Stored data entries:
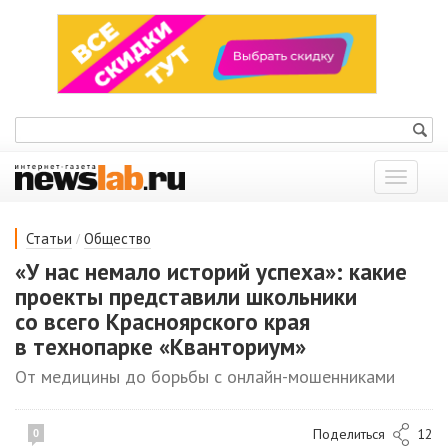
Показат
меню
/
Статьи
Общество
«У нас немало историй успеха»: какие
проекты представили школьники
со всего Красноярского края
в технопарке «Кванториум»
От медицины до борьбы с онлайн-мошенниками
Поделиться
12
0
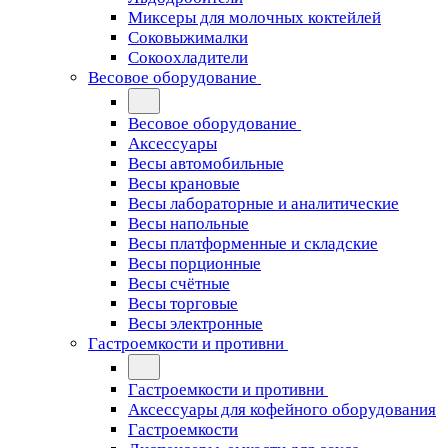
Миксеры для молочных коктейлей
Соковыжималки
Сокоохладители
Весовое оборудование
Весовое оборудование
Аксессуары
Весы автомобильные
Весы крановые
Весы лабораторные и аналитические
Весы напольные
Весы платформенные и складские
Весы порционные
Весы счётные
Весы торговые
Весы электронные
Гастроемкости и противни
Гастроемкости и противни
Аксессуары для кофейного оборудования
Гастроемкости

**What you need to do**
The lines from the one containing "Весы счётные" through the last line of the records are to be transcribed exactly, with nothing else added.

**Exercise result**
Весы счётные
Весы торговые
Весы электронные
Гастроемкости и противни
Гастроемкости и противни
Аксессуары для кофейного оборудования
Гастроемкости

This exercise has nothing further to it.